Como não poderia deixar de ser, as coisas não caminhavam de tal forma que levasse os lavradores à conquista efetiva da terra. Neste período (tal como atualmente), o estado de Rondônia estava sob a mira de abutres como fazendeiros, grileiros, grandes comerciantes e altos funcionários públicos que, em uma “santa aliança” com a polícia e a pistolagem, buscava usurpar as terras desmatadas pelos camponeses diante das possibilidades reais de valorizações futuras em razão da construção de estradas e novas cidades. Muitíssimas famílias camponesas gaúchas, catarinenses, paranaenses e de outros estados foram constrangidas a vender seus lotes por preços irrisórios devido às ameaças de pistoleiros, fazendeiros e outros maus elementos. Tal como ainda ocorre, era comum que fazendeiros soltassem suas cabeças de gado em roças como forma de ameaçar e constranger as famílias camponesas. Não raramente, tais processos de grilagem terminavam em mortes. Verificava-se um fenômeno de falsificação de títulos de propriedade, terras griladas indo parar em nome de prefeitos, vereadores, juízes, dentre outras bizarrices.
..........
_Tarefas a realizar_.
A: No texto sobre a grilagem de terras em Rondônia, por que fazendeiros, grileiros e seus aliados queriam usurpar as terras desmatadas pelos camponeses? Responda em uma a três frases.
B: Prossiga com o texto sobre a grilagem de terras em Rondônia, começando logo depois da frase que encerra o trecho.

_Seção de dados_.
..........
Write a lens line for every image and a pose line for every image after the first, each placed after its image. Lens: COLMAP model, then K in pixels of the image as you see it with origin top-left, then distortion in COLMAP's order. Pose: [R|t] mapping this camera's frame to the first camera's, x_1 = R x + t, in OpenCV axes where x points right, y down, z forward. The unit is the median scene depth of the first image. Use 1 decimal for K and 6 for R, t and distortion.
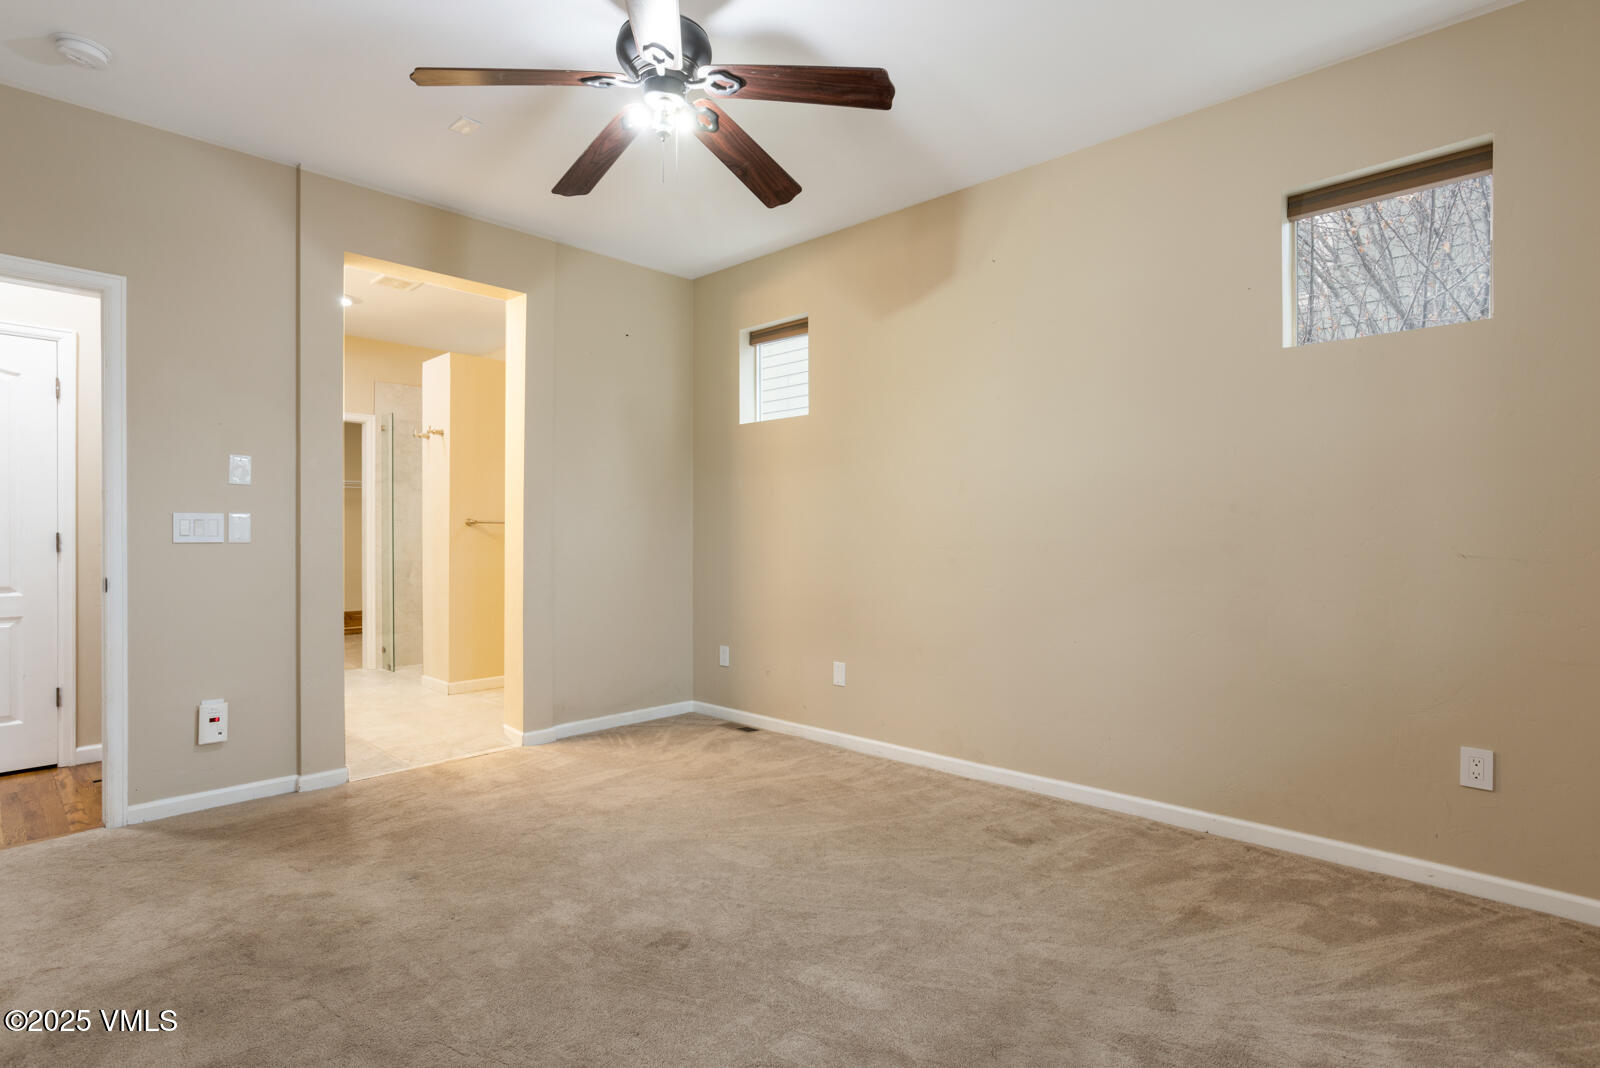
..........
_Respostas por tarefa_.
A: Eles queriam essas terras por causa das possibilidades reais de valorização futura, decorrentes da construção de estradas e de novas cidades.

B:
Neste contexto de exploração e opressão, estavam dadas as condições objetivas para que o exemplo de luta do restante do país se estendesse também para o estado de Rondônia.

Massacre, resistência e conquista da terra para quem trabalha nela

A magnitude da opressão e enganação praticadas pelos poderosos chegou a tal ponto que importantes setores do campesinato de Rondônia passaram a enxergar que não havia caminho pelo direito a existir que estivesse fora da luta pela terra. Foi assim que em meados do ano de 1995, no município de Corumbiara – RO, muitas famílias camponesas ocuparam a Fazenda Santa Elina e começaram a cultivar suas terras com gêneros de subsistência. Em pouco tempo, este latifúndio, conformado a partir da grilagem, já estava tomado por cerca de 600 famílias – entre 2,5 mil e 3,5 mil camponeses.

Esta grande ação mobilizadora de milhares de pessoas logo despertou o ódio dos grileiros, que responderam com uma série de investidas repressoras que reuniram não apenas seus pistoleiros como a Polícia Militar do estado de Rondônia. Nesta luta desigual de vida ou morte, opondo matadores treinados a pessoas comuns, estas resistiam como podiam, empregando suas foices, jogando pedras ou abrindo fogo com precárias espingardas de caça, executando dois policiais militares.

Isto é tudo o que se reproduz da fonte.